Dan terakhir saya ingin menunjukkan mengenai keinginan kita untuk memindahkan ibu kota dari Jakarta ke Kalimantan Timur. Sekali lagi ingin saya sampaikan, ini bukan pindah gedung, ini bukan hanya pindah lokasi tapi yang kita inginkan ke sana adalah nanti berubahnya pola pikir, pindahnya sistem kerja, pindahnya pola kerja. Sehingga semuanya sistem yang ada kita instal terlebih dahulu, masuk ke sana barang-barang itu sudah siap untuk kita gunakan dalam rangka sebuah kultur baru cara bekerja kita, kultur baru kita dalam sistem kepemerintahan sehingga kecepatan itu ada.

Juga berkali-kali saya sampaikan, ke depan yang namanya negara itu tidak yang besar mengalahkan yang kecil, tidak, yang kaya mengalahkan yang miskin, tidak, tetapi negara yang cepat akan mengalahkan negara yang lambat. Kuncinya ada di situ. Negara tidak besar, tidak kaya tapi kalau kaya, besar, lambat pasti akan ditinggal oleh yang cepat, saya pastikan ke depan. Sekali lagi ini bukan hanya pindah kantor atau pindah istana atau pindah gedung kementerian, ndak tapi pindah budaya kerja, pindah sistem kerja.

Ini saya ingin tunjukkan dalam sebuah video singkat.
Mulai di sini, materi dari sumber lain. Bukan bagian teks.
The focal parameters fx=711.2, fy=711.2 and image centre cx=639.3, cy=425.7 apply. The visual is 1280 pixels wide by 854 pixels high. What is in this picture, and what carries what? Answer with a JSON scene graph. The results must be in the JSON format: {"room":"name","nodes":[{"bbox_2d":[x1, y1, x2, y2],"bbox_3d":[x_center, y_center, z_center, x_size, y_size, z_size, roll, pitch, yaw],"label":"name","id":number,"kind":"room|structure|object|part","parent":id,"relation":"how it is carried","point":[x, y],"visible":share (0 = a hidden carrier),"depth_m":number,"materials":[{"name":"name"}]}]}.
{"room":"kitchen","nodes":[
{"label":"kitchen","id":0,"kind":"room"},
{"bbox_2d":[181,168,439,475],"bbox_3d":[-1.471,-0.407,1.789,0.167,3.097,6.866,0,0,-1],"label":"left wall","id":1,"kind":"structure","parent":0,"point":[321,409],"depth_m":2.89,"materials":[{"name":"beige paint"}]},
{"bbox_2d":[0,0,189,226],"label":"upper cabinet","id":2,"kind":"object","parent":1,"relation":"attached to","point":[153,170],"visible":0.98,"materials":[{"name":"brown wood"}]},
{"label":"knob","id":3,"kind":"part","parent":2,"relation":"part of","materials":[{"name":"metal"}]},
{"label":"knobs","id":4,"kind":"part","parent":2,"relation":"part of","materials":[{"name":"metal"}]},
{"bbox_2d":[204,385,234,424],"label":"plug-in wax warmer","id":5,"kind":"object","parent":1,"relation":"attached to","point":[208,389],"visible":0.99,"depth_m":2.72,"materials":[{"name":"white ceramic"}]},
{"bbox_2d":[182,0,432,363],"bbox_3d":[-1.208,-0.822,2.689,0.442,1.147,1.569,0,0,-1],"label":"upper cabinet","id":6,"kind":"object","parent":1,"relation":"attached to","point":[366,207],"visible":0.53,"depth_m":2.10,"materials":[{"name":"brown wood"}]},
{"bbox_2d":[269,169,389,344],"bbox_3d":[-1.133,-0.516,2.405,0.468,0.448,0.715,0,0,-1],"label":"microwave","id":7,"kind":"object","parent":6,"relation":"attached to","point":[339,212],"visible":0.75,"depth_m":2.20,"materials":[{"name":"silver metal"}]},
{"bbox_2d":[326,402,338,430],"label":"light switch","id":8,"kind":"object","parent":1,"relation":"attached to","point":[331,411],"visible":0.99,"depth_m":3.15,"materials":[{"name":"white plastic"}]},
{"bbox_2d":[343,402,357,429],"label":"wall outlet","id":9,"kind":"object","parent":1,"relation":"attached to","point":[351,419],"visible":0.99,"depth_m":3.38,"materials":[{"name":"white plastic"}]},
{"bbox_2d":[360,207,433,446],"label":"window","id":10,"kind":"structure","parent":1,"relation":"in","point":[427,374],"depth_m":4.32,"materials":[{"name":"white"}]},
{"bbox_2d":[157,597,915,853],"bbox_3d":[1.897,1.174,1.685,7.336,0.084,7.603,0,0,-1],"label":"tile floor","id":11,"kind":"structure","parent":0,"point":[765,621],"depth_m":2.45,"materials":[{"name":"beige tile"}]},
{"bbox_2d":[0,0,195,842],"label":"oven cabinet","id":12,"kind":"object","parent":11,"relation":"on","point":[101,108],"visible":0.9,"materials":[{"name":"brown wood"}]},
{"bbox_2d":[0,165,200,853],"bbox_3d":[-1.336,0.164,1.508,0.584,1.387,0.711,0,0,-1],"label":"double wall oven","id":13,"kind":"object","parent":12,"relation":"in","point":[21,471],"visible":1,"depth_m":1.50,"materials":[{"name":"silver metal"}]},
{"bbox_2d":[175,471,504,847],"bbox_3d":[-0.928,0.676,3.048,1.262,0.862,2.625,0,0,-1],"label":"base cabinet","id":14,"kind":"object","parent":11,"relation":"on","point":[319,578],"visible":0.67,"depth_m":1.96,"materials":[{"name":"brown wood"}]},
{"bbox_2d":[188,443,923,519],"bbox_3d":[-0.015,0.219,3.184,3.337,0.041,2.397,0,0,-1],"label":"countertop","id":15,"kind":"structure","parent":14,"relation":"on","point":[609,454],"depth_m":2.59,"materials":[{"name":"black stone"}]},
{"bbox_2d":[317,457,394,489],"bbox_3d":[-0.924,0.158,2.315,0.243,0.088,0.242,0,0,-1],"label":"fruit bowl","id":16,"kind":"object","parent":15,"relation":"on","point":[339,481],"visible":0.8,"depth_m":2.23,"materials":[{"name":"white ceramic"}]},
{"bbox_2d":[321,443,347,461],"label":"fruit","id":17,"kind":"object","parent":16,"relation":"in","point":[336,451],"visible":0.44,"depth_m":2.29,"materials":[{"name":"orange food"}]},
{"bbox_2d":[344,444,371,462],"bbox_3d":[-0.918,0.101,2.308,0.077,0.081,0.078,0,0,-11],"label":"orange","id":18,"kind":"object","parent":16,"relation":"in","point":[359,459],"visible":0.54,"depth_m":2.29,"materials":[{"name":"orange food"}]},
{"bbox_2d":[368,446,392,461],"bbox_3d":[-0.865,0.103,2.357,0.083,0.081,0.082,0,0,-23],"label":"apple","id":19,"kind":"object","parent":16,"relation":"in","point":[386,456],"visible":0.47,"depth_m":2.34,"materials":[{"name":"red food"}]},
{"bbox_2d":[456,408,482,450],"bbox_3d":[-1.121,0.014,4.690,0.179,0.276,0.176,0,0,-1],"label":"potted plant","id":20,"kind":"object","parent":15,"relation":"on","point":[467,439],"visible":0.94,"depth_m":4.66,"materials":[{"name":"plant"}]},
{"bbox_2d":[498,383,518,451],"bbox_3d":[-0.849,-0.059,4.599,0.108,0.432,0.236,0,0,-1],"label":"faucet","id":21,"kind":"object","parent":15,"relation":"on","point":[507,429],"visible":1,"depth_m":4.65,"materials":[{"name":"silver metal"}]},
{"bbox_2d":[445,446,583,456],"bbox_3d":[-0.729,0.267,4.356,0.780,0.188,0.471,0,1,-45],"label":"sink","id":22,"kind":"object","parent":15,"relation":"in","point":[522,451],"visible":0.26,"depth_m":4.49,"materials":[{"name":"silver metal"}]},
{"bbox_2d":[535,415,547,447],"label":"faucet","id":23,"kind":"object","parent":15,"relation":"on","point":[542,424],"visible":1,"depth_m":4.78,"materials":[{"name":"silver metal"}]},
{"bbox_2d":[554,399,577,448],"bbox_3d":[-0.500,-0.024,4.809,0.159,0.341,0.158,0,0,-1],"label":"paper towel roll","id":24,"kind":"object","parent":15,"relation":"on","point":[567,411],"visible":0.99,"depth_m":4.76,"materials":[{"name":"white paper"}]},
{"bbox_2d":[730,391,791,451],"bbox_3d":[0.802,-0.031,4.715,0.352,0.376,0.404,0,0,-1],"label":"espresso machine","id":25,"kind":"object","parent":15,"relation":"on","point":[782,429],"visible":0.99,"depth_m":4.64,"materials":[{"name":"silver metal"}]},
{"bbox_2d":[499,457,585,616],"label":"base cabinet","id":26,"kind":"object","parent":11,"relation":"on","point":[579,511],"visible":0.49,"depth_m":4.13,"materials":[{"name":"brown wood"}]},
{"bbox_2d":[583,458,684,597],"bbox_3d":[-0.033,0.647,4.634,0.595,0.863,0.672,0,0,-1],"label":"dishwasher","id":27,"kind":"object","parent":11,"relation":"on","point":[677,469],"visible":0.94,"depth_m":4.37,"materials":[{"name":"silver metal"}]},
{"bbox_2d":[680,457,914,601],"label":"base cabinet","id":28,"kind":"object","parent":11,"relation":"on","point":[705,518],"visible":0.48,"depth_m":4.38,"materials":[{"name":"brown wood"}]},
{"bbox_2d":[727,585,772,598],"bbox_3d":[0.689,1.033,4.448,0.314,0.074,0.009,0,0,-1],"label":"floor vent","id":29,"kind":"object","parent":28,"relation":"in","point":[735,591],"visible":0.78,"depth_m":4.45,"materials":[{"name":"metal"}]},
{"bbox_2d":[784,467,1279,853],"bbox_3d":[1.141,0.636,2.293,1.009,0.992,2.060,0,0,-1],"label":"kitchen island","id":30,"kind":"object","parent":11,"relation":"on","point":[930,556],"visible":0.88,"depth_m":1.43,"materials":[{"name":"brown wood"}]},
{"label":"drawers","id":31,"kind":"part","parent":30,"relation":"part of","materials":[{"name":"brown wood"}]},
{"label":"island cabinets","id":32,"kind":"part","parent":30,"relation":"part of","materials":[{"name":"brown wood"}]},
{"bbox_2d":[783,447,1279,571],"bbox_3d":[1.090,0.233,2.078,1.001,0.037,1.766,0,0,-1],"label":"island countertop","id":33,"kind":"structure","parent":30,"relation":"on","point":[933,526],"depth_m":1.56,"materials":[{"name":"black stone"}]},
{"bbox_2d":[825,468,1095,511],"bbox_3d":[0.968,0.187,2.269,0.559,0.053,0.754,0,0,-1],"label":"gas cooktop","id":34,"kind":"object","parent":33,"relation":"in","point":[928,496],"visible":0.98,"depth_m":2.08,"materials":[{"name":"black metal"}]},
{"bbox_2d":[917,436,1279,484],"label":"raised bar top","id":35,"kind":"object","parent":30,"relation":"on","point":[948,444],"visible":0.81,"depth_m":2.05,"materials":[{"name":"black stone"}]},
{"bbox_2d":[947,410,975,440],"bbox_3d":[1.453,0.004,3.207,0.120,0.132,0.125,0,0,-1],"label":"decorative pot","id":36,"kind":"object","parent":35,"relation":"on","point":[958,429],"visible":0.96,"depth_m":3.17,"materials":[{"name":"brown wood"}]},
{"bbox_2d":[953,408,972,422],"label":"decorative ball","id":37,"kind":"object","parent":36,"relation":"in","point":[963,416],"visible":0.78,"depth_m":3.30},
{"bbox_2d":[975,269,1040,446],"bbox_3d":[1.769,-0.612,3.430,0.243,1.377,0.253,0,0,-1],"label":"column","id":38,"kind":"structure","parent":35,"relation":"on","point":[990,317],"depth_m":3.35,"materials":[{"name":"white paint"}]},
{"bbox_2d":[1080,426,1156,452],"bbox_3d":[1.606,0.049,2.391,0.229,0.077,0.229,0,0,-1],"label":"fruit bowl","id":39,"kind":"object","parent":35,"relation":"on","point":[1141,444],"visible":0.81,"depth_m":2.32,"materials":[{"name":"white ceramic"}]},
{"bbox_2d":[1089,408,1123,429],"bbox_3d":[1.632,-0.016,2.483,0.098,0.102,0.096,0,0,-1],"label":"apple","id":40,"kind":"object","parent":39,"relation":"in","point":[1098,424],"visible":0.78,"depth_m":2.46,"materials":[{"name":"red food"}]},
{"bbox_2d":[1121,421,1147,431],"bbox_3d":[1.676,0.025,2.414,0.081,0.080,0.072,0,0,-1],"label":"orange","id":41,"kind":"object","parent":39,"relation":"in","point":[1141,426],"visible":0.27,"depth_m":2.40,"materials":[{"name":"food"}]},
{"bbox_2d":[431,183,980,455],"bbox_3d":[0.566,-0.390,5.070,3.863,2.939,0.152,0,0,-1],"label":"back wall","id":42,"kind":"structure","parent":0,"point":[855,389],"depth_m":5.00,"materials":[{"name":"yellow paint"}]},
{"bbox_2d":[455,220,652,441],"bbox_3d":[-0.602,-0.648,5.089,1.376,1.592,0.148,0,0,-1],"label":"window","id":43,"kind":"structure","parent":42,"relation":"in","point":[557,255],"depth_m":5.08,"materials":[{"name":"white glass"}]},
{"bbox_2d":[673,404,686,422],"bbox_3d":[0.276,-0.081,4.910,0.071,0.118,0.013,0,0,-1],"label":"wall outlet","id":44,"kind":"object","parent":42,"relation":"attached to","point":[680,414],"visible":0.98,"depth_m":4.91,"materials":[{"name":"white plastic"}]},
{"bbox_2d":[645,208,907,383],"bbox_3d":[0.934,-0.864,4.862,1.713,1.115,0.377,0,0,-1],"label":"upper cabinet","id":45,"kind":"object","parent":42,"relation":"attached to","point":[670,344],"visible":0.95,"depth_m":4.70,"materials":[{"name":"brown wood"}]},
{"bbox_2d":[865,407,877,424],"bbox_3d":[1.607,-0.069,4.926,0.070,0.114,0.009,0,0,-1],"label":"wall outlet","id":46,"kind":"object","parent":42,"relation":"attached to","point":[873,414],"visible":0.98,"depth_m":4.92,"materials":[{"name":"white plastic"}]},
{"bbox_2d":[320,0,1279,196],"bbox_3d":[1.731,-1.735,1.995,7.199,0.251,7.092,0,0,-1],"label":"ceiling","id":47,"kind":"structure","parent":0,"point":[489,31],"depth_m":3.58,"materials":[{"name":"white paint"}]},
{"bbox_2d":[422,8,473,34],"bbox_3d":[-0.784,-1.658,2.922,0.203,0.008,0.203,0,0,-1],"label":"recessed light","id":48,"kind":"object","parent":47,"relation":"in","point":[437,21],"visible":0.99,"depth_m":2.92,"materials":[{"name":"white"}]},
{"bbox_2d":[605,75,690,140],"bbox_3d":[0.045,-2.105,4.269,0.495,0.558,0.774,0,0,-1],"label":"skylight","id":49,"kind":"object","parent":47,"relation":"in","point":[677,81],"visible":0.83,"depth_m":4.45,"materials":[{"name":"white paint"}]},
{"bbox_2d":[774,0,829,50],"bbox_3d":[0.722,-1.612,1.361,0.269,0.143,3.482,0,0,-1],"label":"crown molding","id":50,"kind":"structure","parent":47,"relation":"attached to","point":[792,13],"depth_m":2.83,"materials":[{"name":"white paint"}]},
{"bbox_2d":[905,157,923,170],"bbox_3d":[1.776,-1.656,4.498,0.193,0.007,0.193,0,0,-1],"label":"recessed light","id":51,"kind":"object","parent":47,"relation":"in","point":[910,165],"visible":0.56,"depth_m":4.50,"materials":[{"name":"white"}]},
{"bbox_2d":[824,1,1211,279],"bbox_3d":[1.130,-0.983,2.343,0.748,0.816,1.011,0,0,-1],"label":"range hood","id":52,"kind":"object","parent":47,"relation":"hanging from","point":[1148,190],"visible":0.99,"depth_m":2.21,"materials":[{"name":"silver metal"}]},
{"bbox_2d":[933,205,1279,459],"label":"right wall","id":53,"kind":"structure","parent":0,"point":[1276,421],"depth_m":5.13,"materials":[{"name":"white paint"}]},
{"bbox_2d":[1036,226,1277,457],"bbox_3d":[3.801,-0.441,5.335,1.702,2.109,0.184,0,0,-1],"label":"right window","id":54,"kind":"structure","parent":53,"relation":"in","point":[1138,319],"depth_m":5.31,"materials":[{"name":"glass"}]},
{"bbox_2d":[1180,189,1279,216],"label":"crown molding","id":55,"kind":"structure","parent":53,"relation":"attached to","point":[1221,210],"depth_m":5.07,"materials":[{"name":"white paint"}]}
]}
(Penayangan Video Nagara Rimba Nusa)

Jadi di ibu kota yang baru nanti transportasi massalnya adalah semuanya elektrik, autonomous. Kendaraan pribadi juga sama, electric vehicle dan autonomous. Sistemnya memang ini baru dirancang dan kita harapkan ini adalah sebuah lompatan peradaban kita menuju ke sebuah negara Indonesia maju

Saya rasa itu yang bisa saya sampaikan.
Terima kasih.
Wassalamu’alaikum warahmatullahi wabarakatuh.